• Requirement
Nothing but the images should be left out when the entries are restated word for word.

• Provided data
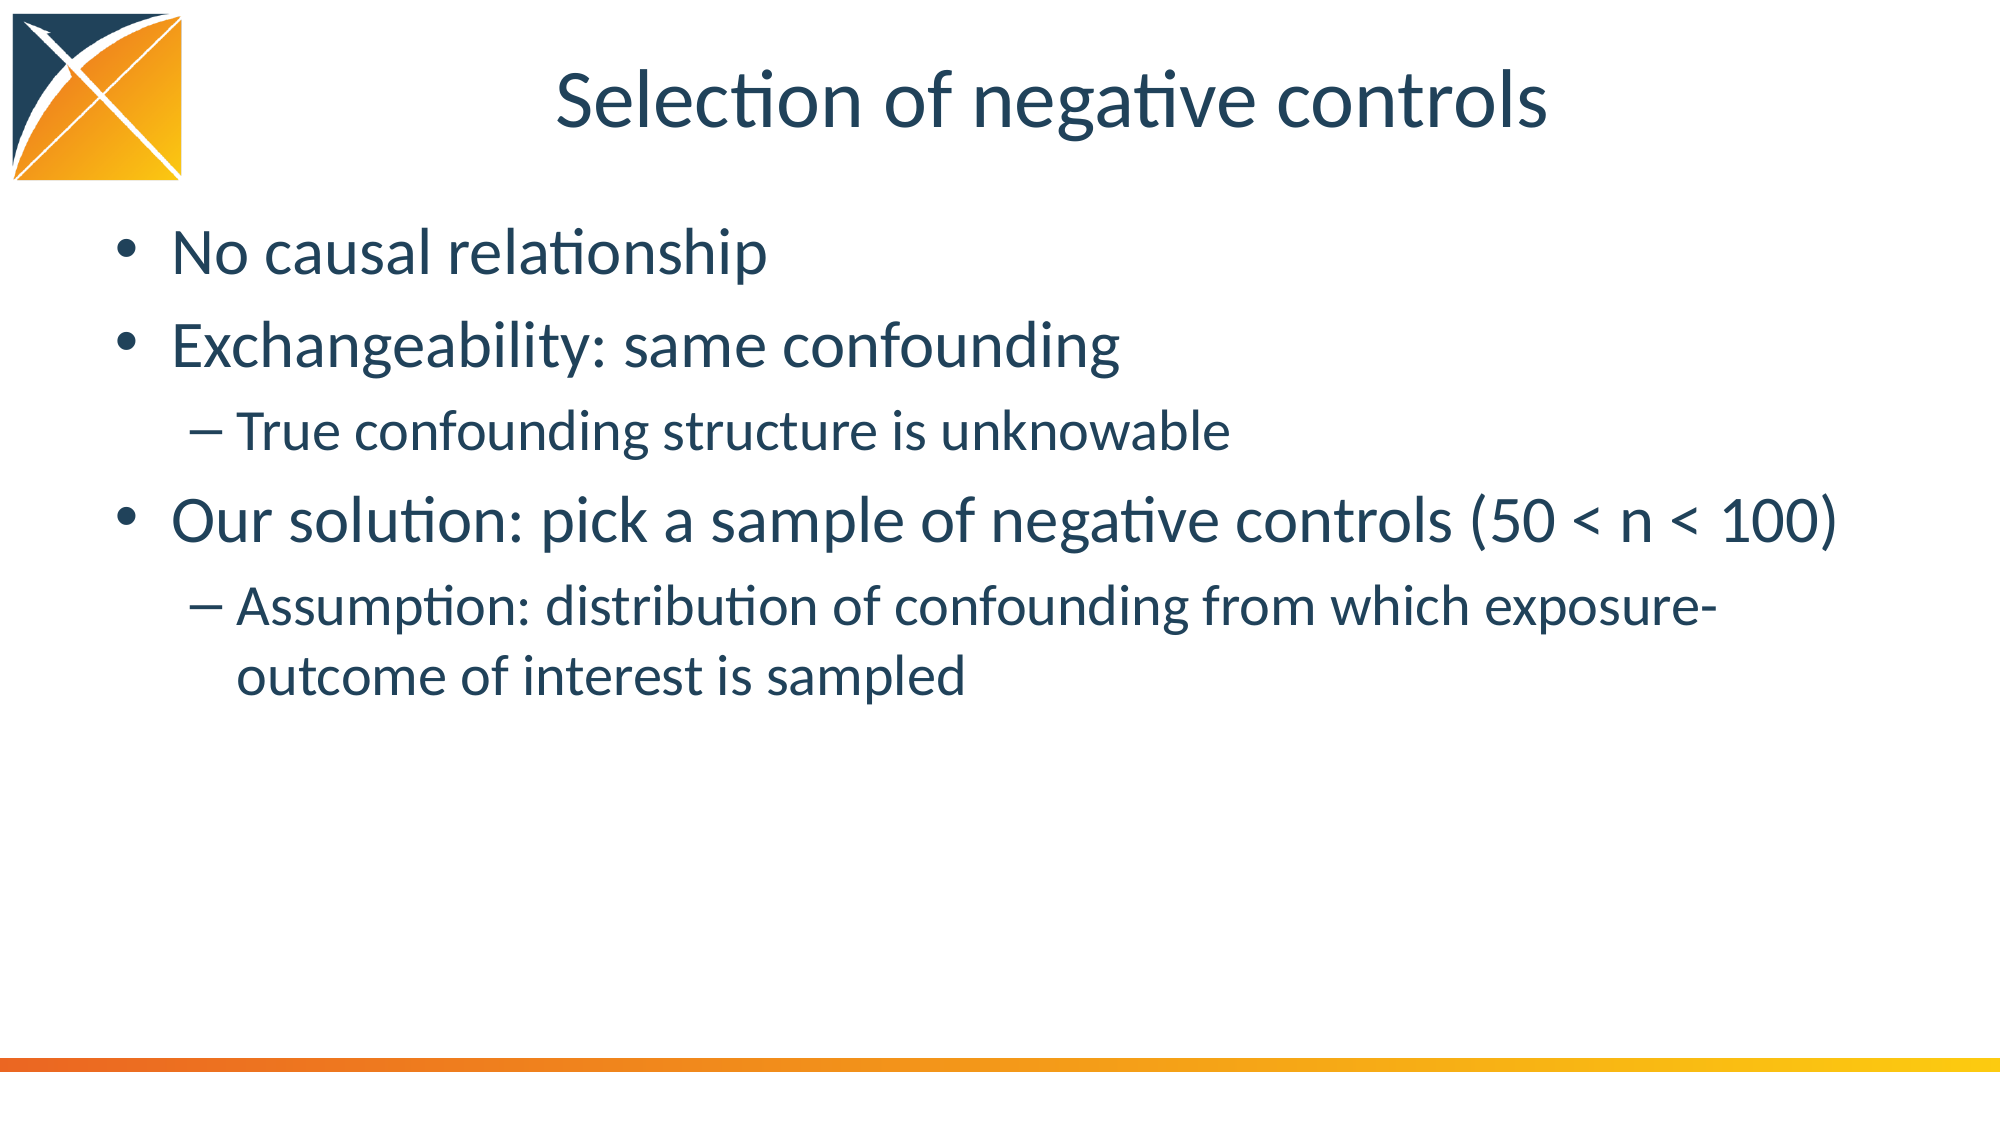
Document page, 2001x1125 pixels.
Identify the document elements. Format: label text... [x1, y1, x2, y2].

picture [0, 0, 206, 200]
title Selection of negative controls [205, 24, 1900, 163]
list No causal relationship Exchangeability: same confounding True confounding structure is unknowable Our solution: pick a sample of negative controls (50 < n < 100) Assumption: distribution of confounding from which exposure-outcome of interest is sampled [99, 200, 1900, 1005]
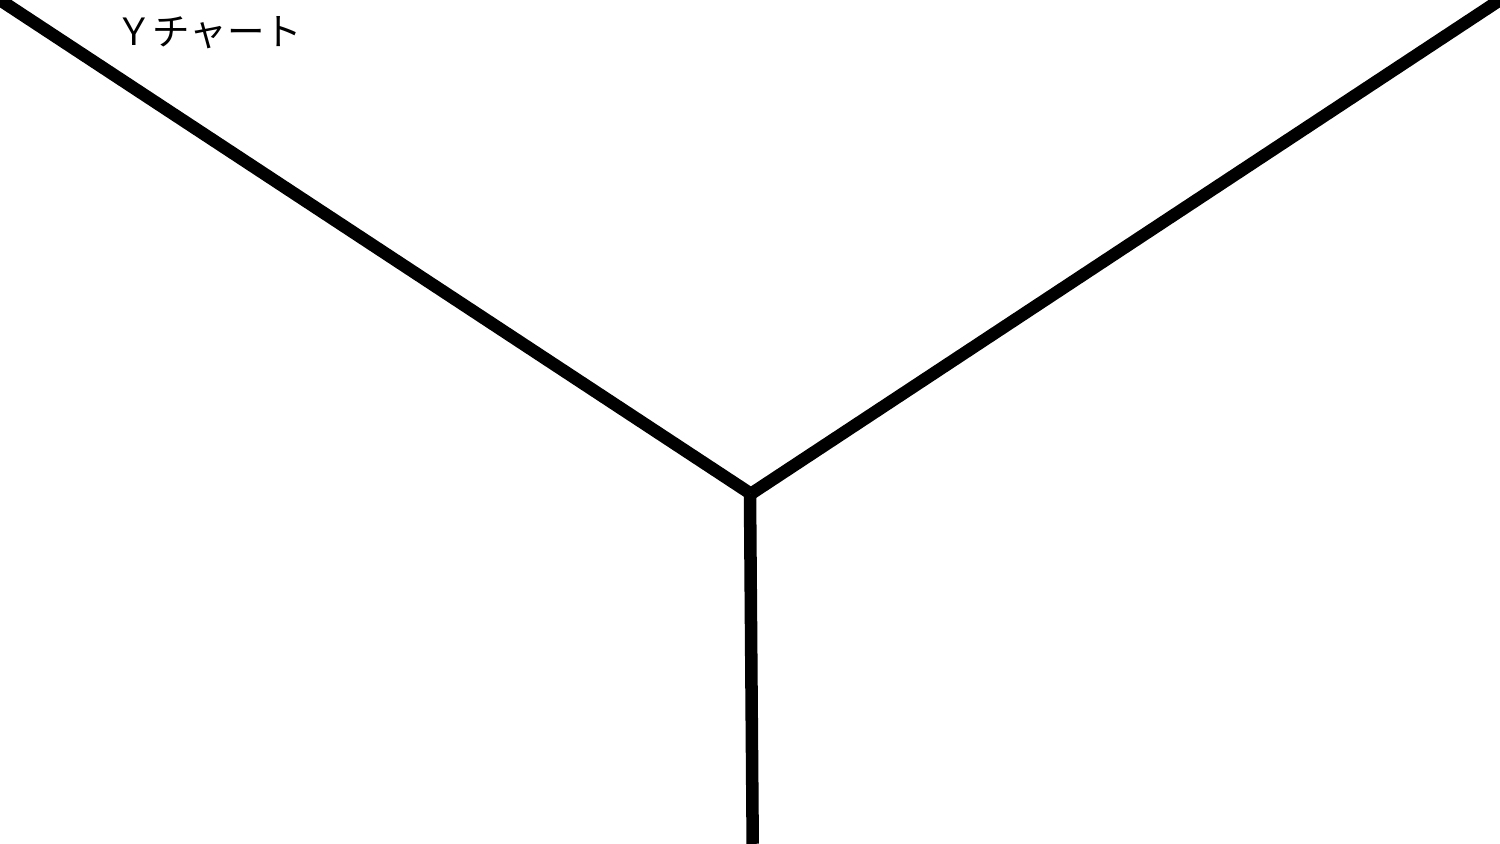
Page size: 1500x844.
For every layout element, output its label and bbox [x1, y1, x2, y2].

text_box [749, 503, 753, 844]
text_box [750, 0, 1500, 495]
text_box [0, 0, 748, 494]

• Written response
Document page, 2001x1125 pixels.
Identify the document elements. Format: label text... [x1, y1, x2, y2].

picture [0, 0, 206, 200]
title Selection of negative controls [205, 24, 1900, 163]
list No causal relationship Exchangeability: same confounding True confounding structure is unknowable Our solution: pick a sample of negative controls (50 < n < 100) Assumption: distribution of confounding from which exposure-outcome of interest is sampled [99, 200, 1900, 1005]
Page size: 1500x844.
For every layout element, output its label and bbox [x1, y1, x2, y2].

text_box [749, 503, 753, 844]
text_box [750, 0, 1500, 495]
text_box [0, 0, 748, 494]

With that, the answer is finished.